Eleanor Scott (born 8 July 1960) is a British archaeologist and politician. She founded the Theoretical Roman Archaeology Conference (TRAC) in 1991.

==Career==
Scott is from the Isle of Man. She graduated from Newcastle University in 1982, subsequently completing her PhD on Romano-British villas funded by the Isle of Man. Scott has published several monographs and contributed many articles to journals in addition to contributing to public outreach programmes such as the Day of Archaeology.

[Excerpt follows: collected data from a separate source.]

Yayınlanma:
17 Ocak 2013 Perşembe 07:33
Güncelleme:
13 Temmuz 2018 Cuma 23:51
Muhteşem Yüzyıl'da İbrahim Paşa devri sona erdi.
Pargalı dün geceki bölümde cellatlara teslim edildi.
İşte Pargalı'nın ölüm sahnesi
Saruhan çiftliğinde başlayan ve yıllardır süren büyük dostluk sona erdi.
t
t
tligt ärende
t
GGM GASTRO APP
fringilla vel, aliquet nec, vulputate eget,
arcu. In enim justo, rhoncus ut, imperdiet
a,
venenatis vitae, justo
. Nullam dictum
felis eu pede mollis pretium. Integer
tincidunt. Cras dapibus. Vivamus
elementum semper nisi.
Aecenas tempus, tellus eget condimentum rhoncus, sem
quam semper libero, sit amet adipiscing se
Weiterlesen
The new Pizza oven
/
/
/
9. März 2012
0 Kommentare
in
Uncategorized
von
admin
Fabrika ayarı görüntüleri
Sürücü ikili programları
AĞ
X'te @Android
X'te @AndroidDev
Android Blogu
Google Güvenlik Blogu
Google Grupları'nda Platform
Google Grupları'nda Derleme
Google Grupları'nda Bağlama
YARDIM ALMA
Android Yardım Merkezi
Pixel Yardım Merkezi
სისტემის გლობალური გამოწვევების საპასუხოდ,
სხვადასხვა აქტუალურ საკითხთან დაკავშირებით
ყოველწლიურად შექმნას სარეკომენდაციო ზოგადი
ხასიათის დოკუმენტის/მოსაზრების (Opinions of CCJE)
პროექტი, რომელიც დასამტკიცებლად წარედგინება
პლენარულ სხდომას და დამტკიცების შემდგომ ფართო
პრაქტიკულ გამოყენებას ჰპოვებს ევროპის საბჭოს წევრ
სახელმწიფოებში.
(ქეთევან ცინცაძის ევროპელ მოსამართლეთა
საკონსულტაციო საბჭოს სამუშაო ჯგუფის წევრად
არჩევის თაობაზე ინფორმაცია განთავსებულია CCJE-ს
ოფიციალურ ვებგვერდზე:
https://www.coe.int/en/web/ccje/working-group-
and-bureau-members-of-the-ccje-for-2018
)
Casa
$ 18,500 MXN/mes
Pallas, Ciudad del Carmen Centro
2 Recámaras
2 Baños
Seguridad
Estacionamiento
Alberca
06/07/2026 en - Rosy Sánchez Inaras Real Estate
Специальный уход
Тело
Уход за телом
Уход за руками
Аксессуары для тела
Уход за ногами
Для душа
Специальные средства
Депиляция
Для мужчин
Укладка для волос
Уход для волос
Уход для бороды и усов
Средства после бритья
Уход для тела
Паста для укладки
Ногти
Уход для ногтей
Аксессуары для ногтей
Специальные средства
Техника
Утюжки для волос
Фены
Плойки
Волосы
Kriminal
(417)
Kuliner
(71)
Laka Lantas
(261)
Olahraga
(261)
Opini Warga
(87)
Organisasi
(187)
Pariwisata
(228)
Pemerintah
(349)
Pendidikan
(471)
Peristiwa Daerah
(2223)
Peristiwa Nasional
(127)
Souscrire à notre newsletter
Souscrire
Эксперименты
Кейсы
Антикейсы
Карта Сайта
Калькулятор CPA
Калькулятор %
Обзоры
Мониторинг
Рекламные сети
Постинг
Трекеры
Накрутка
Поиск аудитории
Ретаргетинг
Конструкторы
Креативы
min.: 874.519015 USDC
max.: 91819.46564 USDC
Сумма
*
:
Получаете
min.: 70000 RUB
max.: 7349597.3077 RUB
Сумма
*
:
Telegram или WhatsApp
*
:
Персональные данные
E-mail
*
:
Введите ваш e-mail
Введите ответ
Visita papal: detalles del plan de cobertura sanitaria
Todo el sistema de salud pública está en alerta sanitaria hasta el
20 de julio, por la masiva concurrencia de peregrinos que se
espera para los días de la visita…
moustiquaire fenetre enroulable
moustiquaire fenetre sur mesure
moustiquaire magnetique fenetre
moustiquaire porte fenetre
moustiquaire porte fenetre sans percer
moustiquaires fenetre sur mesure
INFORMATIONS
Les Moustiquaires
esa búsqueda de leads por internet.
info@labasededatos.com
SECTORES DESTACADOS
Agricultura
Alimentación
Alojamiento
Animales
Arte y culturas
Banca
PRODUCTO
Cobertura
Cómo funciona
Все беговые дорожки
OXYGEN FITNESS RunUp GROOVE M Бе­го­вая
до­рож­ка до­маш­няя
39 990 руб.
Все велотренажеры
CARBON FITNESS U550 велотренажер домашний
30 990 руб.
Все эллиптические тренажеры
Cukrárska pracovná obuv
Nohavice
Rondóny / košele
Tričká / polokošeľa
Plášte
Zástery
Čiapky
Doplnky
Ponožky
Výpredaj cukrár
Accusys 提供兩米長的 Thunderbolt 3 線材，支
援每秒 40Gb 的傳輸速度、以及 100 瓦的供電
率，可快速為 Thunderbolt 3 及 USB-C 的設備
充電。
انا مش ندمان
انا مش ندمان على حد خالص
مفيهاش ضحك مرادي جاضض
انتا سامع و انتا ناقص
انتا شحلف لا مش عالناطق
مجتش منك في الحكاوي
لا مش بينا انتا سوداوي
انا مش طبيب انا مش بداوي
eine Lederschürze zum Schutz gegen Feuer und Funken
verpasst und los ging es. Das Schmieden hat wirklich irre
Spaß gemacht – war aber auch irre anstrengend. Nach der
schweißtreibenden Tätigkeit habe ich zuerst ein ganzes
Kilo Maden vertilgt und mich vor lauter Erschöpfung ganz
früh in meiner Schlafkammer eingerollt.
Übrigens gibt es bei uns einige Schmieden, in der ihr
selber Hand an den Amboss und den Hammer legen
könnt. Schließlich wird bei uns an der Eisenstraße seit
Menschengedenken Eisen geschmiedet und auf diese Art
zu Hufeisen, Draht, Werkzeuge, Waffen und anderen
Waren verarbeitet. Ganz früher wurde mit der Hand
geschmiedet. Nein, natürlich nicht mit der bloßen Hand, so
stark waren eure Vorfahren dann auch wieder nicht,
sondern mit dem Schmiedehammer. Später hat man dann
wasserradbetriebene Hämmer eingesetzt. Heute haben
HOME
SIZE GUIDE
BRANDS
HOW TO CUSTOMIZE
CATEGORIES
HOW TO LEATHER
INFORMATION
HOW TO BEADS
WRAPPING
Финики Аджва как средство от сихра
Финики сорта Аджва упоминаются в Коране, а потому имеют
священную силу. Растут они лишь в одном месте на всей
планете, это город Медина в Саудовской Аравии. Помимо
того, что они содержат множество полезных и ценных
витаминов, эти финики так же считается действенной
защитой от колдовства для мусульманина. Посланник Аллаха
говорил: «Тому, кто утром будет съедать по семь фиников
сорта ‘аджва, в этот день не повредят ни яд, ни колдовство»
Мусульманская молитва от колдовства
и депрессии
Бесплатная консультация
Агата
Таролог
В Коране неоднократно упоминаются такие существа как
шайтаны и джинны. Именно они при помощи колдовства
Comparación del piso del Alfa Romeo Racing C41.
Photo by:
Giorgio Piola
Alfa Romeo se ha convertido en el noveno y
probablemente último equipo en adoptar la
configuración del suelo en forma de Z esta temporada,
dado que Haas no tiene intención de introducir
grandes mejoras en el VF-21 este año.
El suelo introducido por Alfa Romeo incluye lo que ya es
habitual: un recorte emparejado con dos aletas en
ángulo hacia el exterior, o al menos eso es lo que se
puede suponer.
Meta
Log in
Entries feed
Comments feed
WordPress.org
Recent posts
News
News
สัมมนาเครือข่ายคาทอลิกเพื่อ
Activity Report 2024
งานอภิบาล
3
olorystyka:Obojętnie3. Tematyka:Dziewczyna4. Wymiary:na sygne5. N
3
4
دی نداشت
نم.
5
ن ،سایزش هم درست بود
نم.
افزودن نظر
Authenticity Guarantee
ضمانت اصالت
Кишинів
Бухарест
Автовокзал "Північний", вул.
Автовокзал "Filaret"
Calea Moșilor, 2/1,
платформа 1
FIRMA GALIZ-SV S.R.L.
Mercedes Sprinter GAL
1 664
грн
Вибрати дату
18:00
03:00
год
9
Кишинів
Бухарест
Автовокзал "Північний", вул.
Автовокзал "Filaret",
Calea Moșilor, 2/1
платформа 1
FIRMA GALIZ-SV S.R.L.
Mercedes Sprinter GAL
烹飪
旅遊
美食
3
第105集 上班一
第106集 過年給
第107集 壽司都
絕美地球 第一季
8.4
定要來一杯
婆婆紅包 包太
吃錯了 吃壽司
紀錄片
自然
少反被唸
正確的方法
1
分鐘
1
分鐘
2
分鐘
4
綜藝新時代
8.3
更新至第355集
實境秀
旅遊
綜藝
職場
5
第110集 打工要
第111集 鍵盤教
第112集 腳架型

Scott founded the Theoretical Roman Archaeology Conference in 1991. TRAC was founded as a response of criticism in the late 1980s of a lack of theoretical basis in Roman archaeology and the conference has since become an annual series. The progression of scholars participating in these conferences into academia and museums has consequently positioned theory at the core of Roman Archaeology and changed the direction of the discipline.

===Political career===
Scott was a Liberal Democrat member of Portsmouth City Council from 2002 to 2015, and she resigned in January 2014. Portsmouth City Council conferred the title of honorary alderman on her in 2016.

==Selected works==

- Scott, E. (ed) 1993. Theoretical Roman Archaeology: First Conference Proceedings (TRAC 1). Aldershot.
- Scott, E. 1993. A Gazetteer of Roman Villas in Britain.University of Leicester School of Archaeological Studies. ISBN 0951037749
- Scott, E. and Moore, J. (eds) 1996. Invisible People and Places. Writing Gender and Childhood into European Archaeology. Routledge. ISBN 0718500237
- Scott, E. 1999. The archaeology of infancy and infant death. Archaeopress. ISBN 1841710326.